## Dataset content
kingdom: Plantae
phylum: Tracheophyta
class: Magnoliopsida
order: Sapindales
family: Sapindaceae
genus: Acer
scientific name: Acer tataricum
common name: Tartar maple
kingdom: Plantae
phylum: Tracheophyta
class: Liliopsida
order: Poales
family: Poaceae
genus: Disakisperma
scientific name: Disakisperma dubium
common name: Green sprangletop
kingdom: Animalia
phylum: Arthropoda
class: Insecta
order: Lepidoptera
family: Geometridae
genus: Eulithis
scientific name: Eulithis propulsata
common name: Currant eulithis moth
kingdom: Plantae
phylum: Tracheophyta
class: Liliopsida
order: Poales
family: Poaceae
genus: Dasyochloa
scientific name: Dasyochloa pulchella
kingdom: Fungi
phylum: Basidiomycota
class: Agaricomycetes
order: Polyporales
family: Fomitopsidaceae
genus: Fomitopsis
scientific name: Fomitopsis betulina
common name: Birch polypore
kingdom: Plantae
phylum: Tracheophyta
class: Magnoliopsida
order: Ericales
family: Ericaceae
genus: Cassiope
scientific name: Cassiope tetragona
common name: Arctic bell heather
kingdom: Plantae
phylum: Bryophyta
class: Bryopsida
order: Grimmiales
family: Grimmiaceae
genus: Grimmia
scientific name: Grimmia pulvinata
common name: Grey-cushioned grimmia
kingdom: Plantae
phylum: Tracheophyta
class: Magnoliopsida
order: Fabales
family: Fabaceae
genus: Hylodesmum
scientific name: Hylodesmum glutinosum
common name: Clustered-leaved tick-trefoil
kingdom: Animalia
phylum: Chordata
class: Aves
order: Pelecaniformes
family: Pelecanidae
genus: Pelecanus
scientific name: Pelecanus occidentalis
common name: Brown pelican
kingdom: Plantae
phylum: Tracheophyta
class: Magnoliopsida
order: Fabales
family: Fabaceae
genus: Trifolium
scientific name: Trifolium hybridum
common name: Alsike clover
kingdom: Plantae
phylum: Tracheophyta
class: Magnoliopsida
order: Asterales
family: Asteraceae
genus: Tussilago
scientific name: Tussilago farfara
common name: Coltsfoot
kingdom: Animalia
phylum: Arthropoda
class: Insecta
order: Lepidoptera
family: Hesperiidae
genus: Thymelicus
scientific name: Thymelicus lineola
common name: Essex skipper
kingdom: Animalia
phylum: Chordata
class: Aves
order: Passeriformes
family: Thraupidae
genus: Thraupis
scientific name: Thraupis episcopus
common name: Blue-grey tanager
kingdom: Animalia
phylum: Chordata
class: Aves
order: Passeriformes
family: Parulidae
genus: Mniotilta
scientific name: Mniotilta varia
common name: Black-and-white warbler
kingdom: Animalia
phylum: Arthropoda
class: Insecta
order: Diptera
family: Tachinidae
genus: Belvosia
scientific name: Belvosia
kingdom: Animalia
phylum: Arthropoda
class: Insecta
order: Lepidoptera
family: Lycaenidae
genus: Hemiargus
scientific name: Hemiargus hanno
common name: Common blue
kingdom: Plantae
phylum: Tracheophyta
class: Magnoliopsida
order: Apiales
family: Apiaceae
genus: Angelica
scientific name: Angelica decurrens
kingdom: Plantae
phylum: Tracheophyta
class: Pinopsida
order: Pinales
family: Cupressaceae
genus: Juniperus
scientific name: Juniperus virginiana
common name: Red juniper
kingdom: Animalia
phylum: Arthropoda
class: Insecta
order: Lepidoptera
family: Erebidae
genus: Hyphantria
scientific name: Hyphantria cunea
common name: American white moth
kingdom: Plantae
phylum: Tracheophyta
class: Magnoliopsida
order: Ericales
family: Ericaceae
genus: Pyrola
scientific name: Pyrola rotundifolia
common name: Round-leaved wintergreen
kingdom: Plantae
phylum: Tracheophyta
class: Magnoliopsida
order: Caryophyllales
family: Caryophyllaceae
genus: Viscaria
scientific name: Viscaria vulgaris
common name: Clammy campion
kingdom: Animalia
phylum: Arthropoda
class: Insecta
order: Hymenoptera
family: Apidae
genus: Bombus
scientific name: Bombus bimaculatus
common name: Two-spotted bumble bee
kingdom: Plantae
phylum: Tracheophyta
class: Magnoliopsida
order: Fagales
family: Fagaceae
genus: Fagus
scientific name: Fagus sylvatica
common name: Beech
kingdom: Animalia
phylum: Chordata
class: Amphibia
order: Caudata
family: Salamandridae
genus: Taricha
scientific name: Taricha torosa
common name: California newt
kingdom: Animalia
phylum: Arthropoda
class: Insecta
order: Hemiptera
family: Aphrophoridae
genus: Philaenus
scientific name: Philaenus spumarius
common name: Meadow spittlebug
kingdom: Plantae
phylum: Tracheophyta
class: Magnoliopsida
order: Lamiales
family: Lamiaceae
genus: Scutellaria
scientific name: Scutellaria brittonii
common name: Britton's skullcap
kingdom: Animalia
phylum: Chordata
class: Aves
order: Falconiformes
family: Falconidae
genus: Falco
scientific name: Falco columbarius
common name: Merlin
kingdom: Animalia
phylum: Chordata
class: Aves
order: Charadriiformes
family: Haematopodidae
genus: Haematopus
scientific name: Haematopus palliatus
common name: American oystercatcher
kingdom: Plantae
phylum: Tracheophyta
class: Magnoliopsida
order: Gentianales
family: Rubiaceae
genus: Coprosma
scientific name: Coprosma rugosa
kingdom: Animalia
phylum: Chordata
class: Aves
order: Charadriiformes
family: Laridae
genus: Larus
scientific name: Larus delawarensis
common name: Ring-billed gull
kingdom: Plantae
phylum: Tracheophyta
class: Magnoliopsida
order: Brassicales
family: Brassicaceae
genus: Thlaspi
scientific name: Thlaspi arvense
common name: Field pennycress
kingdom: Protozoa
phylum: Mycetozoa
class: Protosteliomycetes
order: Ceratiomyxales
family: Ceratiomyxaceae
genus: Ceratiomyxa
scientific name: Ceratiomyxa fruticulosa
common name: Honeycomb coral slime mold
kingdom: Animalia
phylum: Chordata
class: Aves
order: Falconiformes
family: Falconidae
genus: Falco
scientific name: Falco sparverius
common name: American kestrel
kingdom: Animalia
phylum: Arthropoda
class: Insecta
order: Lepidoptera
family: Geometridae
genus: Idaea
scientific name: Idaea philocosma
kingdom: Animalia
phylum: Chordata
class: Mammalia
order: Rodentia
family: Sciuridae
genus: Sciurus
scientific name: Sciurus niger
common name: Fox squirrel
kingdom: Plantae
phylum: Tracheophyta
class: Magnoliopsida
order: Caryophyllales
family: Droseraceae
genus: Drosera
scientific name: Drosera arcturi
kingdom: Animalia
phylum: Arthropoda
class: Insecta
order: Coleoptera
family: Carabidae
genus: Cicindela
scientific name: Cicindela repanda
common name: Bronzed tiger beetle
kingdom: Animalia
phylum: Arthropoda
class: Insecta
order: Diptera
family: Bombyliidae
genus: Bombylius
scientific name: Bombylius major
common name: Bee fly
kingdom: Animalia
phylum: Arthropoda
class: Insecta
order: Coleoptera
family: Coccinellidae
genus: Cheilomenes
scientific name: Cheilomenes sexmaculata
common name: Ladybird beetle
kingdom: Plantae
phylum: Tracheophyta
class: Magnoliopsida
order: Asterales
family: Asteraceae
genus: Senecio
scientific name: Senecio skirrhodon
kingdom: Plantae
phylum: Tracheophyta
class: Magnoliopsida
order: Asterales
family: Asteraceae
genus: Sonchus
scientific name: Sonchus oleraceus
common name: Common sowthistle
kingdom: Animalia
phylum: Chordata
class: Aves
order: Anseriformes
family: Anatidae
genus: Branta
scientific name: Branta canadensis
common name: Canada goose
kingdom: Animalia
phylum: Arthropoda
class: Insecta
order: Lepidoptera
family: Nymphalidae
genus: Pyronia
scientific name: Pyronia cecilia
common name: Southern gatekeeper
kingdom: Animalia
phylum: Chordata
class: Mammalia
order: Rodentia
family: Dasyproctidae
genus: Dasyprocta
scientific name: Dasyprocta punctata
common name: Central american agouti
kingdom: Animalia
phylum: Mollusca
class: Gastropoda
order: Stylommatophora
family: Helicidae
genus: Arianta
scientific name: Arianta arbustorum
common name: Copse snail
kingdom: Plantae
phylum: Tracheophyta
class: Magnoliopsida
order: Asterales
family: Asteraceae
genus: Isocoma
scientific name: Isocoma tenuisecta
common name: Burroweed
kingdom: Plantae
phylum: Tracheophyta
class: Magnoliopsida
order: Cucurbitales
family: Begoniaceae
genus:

## The problem
Write out the lines above word for word, from the line holding "common name: Southern gatekeeper" through the last line, inclusive.

## Expected answer
common name: Southern gatekeeper
kingdom: Animalia
phylum: Chordata
class: Mammalia
order: Rodentia
family: Dasyproctidae
genus: Dasyprocta
scientific name: Dasyprocta punctata
common name: Central american agouti
kingdom: Animalia
phylum: Mollusca
class: Gastropoda
order: Stylommatophora
family: Helicidae
genus: Arianta
scientific name: Arianta arbustorum
common name: Copse snail
kingdom: Plantae
phylum: Tracheophyta
class: Magnoliopsida
order: Asterales
family: Asteraceae
genus: Isocoma
scientific name: Isocoma tenuisecta
common name: Burroweed
kingdom: Plantae
phylum: Tracheophyta
class: Magnoliopsida
order: Cucurbitales
family: Begoniaceae
genus:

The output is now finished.